Most organizations start by deploying a single server, which can scale quite well to ~ 1000 simultaneously connected clients assuming >= 16 CPU cores with AES-NI and adequate network performance, e.g. 10+ Gbit interface(s).
There are many aspects of "scaling", and not all will be answered here, but this document will provide input about how to design and configure your VPN server(s) in order to handle a large amount of VPN clients.
Most simple deploys have a single server setup. So how well does that scale with the current software? The important metric here is "concurrent connected clients".
It is recommend to run "bare metal" and not on a virtual platform. One can start with a virtual machine, and move to bare metal later to increase the performance of the VPN server. It is hard to quantify the benefits of moving to bare metal as it depends on the VM platform that is being used and how it is configured. Dedicated network interfaces, for example using IOMMU may also increase the performance.
The current architecture limits the number of OpenVPN processes to 16 per profile. It makes sense to match the number of CPU cores with the number of OpenVPN processes. So up to 16 cores per server (profile) makes sense. It is in no way required to start with 16 cores for a VM server, but it is possible to slowly grow to 16 cores when the VPN server use increases.
A CPU with AES-NI (hardware accelerated AES) is highly recommended. It will substantially improve the performance.
For networking, it is recommended to use 10+ Gbit networking equipment. It is possible to use 2 NICs, one to handle the VPN traffic, and one to handle the "plain" traffic. This could potentially increase the performance by a factor of two.
Gathering information from other VPN operators resulted in estimating that one needs one CPU core for ~64 concurrent client connections. As the OpenVPN software is not multi-threaded, client connections will not automatically be "distributed" over CPU cores. So in order to use multiple cores, we need multiple OpenVPN server processes on one server. The approach we took is to start multiple OpenVPN server processes and distribute clients over them.

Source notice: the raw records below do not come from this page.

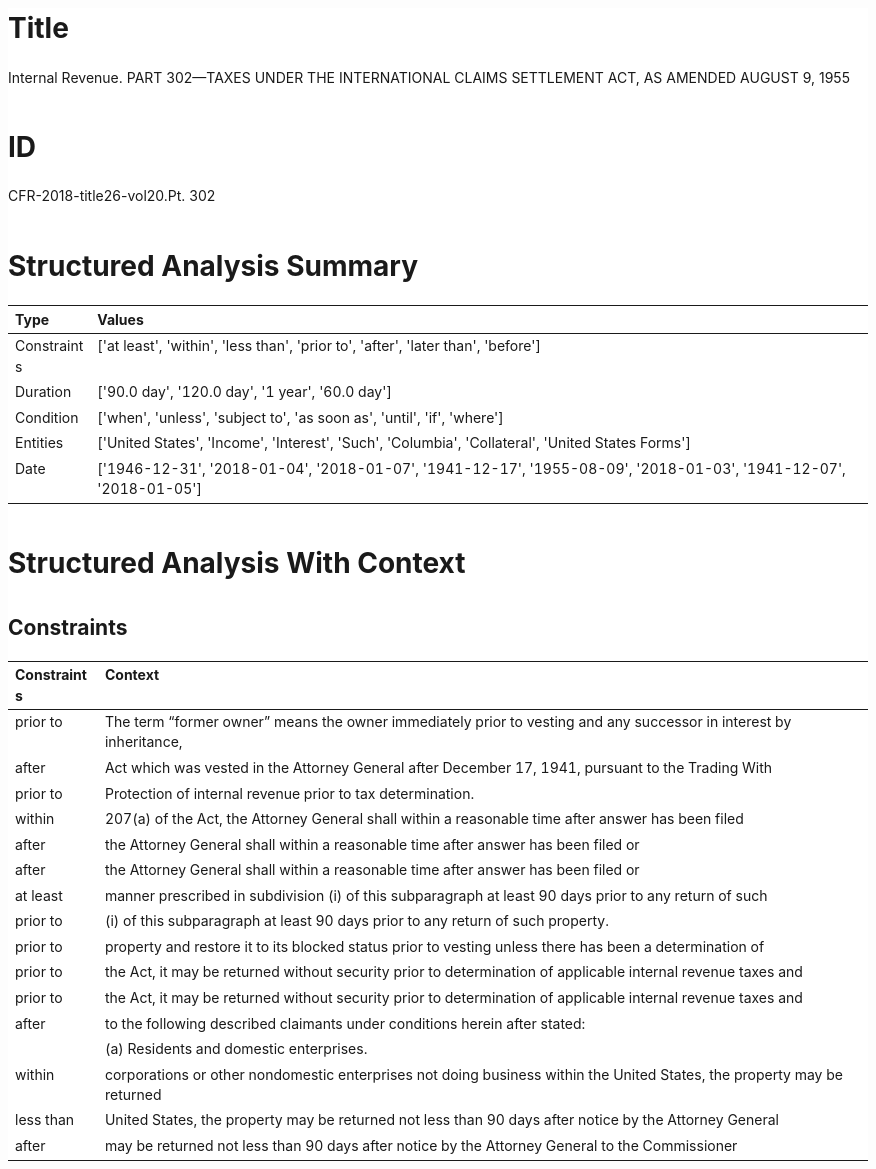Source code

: # Title

 Internal Revenue. PART 302—TAXES UNDER THE INTERNATIONAL CLAIMS SETTLEMENT ACT, AS AMENDED AUGUST 9, 1955


# ID

 CFR-2018-title26-vol20.Pt. 302


# Structured Analysis Summary

| Type        | Values                                                                                                           |
|:------------|:-----------------------------------------------------------------------------------------------------------------|
| Constraints | ['at least', 'within', 'less than', 'prior to', 'after', 'later than', 'before']                                 |
| Duration    | ['90.0 day', '120.0 day', '1 year', '60.0 day']                                                                  |
| Condition   | ['when', 'unless', 'subject to', 'as soon as', 'until', 'if', 'where']                                           |
| Entities    | ['United States', 'Income', 'Interest', 'Such', 'Columbia', 'Collateral', 'United States Forms']                 |
| Date        | ['1946-12-31', '2018-01-04', '2018-01-07', '1941-12-17', '1955-08-09', '2018-01-03', '1941-12-07', '2018-01-05'] |


# Structured Analysis With Context

 


## Constraints

| Constraints   | Context                                                                                                                           |
|:--------------|:----------------------------------------------------------------------------------------------------------------------------------|
| prior to      | The term &#8220;former owner&#8221; means the owner immediately  prior to vesting and any successor in interest by inheritance,   |
| after         | Act which was vested in the Attorney General after December 17, 1941, pursuant to the Trading With                                |
| prior to      | Protection of internal revenue  prior to  tax determination.                                                                      |
| within        | 207(a) of the Act, the Attorney General shall within a reasonable time after answer has been filed                                |
| after         | the Attorney General shall within a reasonable time after  answer has been filed or                                               |
| after         | the Attorney General shall within a reasonable time after  answer has been filed or                                               |
| at least      | manner prescribed in subdivision (i) of this subparagraph at least 90 days prior to any return of such                            |
| prior to      | (i) of this subparagraph at least 90 days prior to  any return of such property.                                                  |
| prior to      | property and restore it to its blocked status prior to vesting unless there has been a determination of                           |
| prior to      | the Act, it may be returned without security prior to  determination of applicable internal revenue taxes and                     |
| prior to      | the Act, it may be returned without security prior to  determination of applicable internal revenue taxes and                     |
| after         | to the following described claimants under conditions herein after  stated:                                                       |
|               |             (a) Residents and domestic enterprises.                                                                               |
| within        | corporations or other nondomestic enterprises not doing business within the United States, the property may be returned           |
| less than     | United States, the property may be returned not less than 90 days after notice by the Attorney General                            |
| after         | may be returned not less than 90 days after notice by the Attorney General to the Commissioner                                    |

The server software is currently limited to 16 OpenVPN processes per VPN profile. This means that for simple single server deploys, the software scales to ~16 CPU cores, allowing for 16 * 64 = 1024 clients to connect. This will be rounded down due to "loss" of VPN server IPs and IPv4 network/broadcast addresses.
To issue an IP address to all connected clients in this scenario, one would
need a /22
IPv4 network configured in the range
setting of the VPN profile.
As for IPv6, at least an /108
is required in the range6
option. Each
OpenVPN process will get a /112
, the smallest block currently supported by
OpenVPN.
Additional UDP/TCP ports (up to 16) can be configured with vpnProtoPorts
. For
example:
'vpnProtoPorts' => [
'udp/1194',
'tcp/1194',
'udp/1195',
'tcp/1195',
'udp/1196',
'tcp/1196',
'udp/1197',
'tcp/1197',
'udp/1198',
'tcp/1198',
'udp/1199',
'tcp/1199',
'udp/1200',
'tcp/1200',
'udp/1201',
'tcp/1201',
],
See OpenVPN Processes for more information.
In order to distribute client connections over the various ports, the client
configuration contains a random subset of this list. One UDP and one TCP
entry is chosen from this list. So for example, when a user downloads a
configuration, the remote
lines could be like this:
remote vpn.example 1195 udp
remote vpn.example 1200 tcp
Because every configuration download will result in another (random) selection of ports, the load will eventually be distributed among the various processes.